I know the truth of that, Mike - it does suck to be without insurance, but it doesn’t mean that you’ll die on the street if you need care. You MIGHT die in debtor’s prison though.

My point being what it was… thank you for acknowledging it.

Pete, it sounds like you are doing what MANY people in my area are doing to make a living. That is owning a “small” business which provides a product or service(s) to larger businesses or corporations. The plant I work for regularly “farms” out machine work and the like. It appears to me that if the “big” businesses are healthy and doing well, the “small” businesses benefit too. Our area is not one of enormous industrialization but the ones who ARE here add millions to the local economies by keeping the “small” businesses in work. I don’t think one can survive without the other. Structuring the tax system so its fair to all is going to be tough IMO.

TG

Yes, my primary customers at this moment are the engineering houses that build assembly lines - though most of these are leaving the country to places where it is cheaper to do business.

I have several new directions going right now.
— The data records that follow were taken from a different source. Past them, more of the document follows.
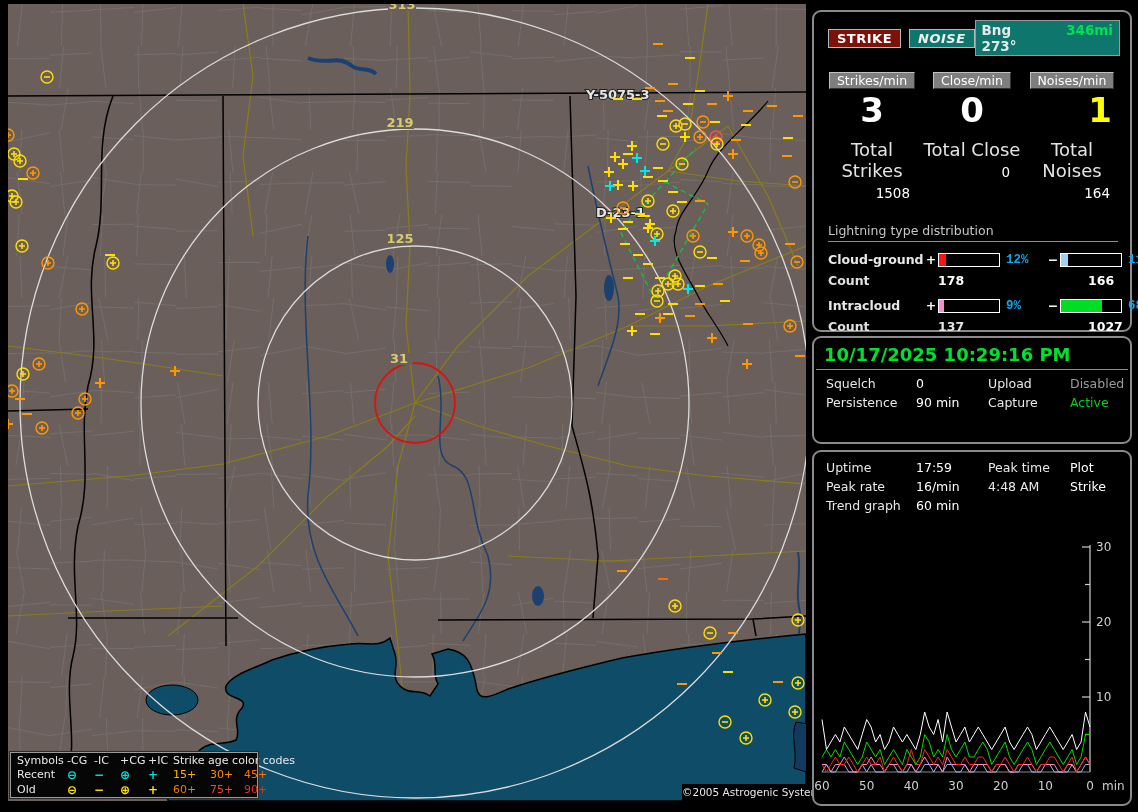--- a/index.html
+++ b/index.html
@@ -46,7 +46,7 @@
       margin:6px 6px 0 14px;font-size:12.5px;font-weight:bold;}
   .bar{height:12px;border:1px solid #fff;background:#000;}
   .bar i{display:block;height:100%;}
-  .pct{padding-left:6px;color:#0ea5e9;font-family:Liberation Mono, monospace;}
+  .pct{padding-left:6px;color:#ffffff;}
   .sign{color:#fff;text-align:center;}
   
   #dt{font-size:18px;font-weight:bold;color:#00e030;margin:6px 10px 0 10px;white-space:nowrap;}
Each has a lot of promise, but these things don’t happen overnight. I’ve fulfilled one contract for one of these new items, but it hasn’t yet panned out as I had hoped. Ah well.

You did nail down the food chain though. As far as the taxes, do check out the Fair Tax site. The flat tax would simply remove ALL taxes at the manufacturing/producing level. Imagine… we would be on a more even playing field with the rest of the world! The distinction between “large” and “paltry” (like mine) crept into the discussion somewhere after the fact.

I used to go my wife’s grandparent’s summer home in Port Sanilca, MI. There was a retired machinist across the street that I used to talk to all the time.

My impression with Michigonians is that every other one has a patent for something. I was impressed by this BTW. However, don’t you have Dept’s of Equalization - that term would never fly in New England!